:: PROBLEM REQUIREMENTS ::
Reproduce each of the items below verbatim, leaving out the pictures.

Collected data
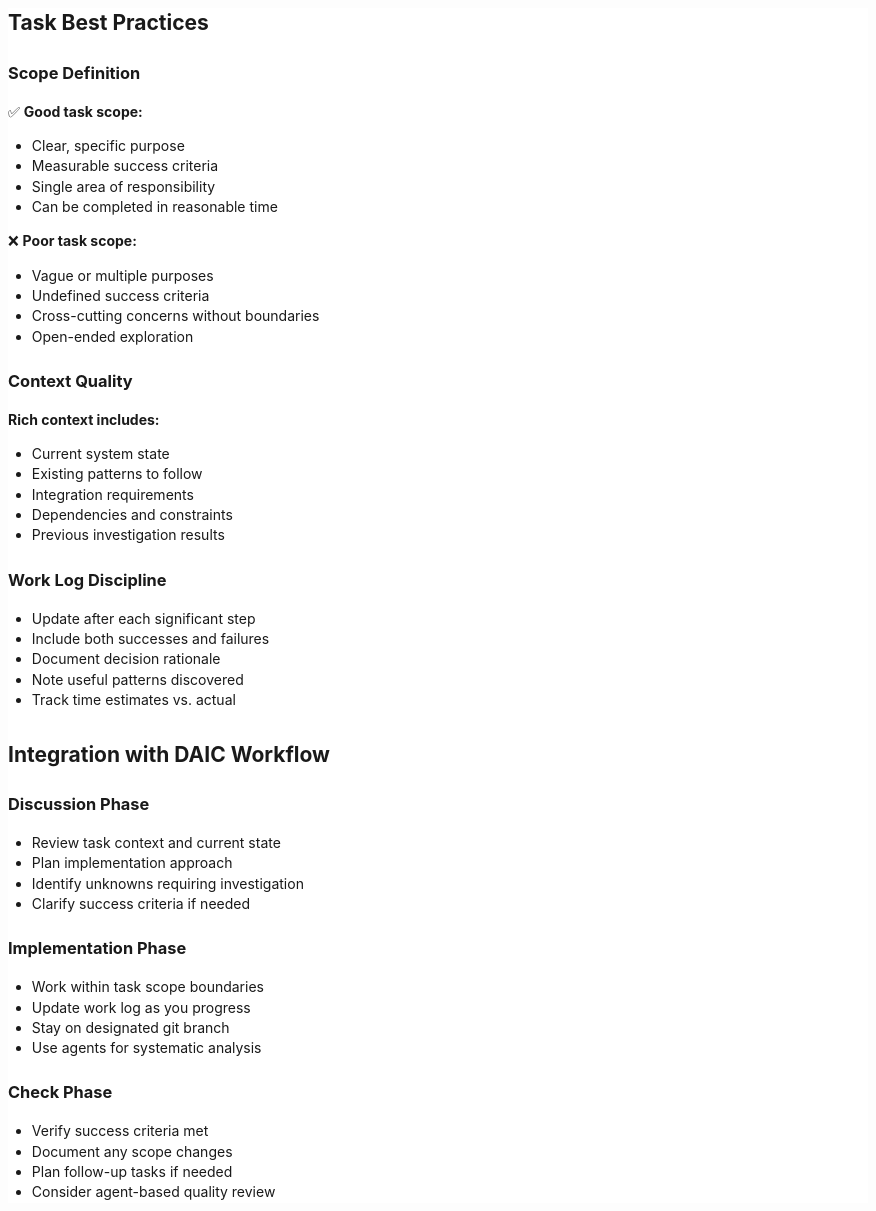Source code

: ## Task Best Practices

### Scope Definition
✅ **Good task scope:**
- Clear, specific purpose
- Measurable success criteria
- Single area of responsibility
- Can be completed in reasonable time

❌ **Poor task scope:**
- Vague or multiple purposes
- Undefined success criteria
- Cross-cutting concerns without boundaries
- Open-ended exploration

### Context Quality
**Rich context includes:**
- Current system state
- Existing patterns to follow
- Integration requirements
- Dependencies and constraints
- Previous investigation results

### Work Log Discipline
- Update after each significant step
- Include both successes and failures
- Document decision rationale
- Note useful patterns discovered
- Track time estimates vs. actual

## Integration with DAIC Workflow

### Discussion Phase
- Review task context and current state
- Plan implementation approach
- Identify unknowns requiring investigation
- Clarify success criteria if needed

### Implementation Phase
- Work within task scope boundaries
- Update work log as you progress
- Stay on designated git branch
- Use agents for systematic analysis

### Check Phase
- Verify success criteria met
- Document any scope changes
- Plan follow-up tasks if needed
- Consider agent-based quality review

:: RESPONSE TO THIS TASK ::
Source code

: ## Task Best Practices

### Scope Definition
✅ **Good task scope:**
- Clear, specific purpose
- Measurable success criteria
- Single area of responsibility
- Can be completed in reasonable time

❌ **Poor task scope:**
- Vague or multiple purposes
- Undefined success criteria
- Cross-cutting concerns without boundaries
- Open-ended exploration

### Context Quality
**Rich context includes:**
- Current system state
- Existing patterns to follow
- Integration requirements
- Dependencies and constraints
- Previous investigation results

### Work Log Discipline
- Update after each significant step
- Include both successes and failures
- Document decision rationale
- Note useful patterns discovered
- Track time estimates vs. actual

## Integration with DAIC Workflow

### Discussion Phase
- Review task context and current state
- Plan implementation approach
- Identify unknowns requiring investigation
- Clarify success criteria if needed

### Implementation Phase
- Work within task scope boundaries
- Update work log as you progress
- Stay on designated git branch
- Use agents for systematic analysis

### Check Phase
- Verify success criteria met
- Document any scope changes
- Plan follow-up tasks if needed
- Consider agent-based quality review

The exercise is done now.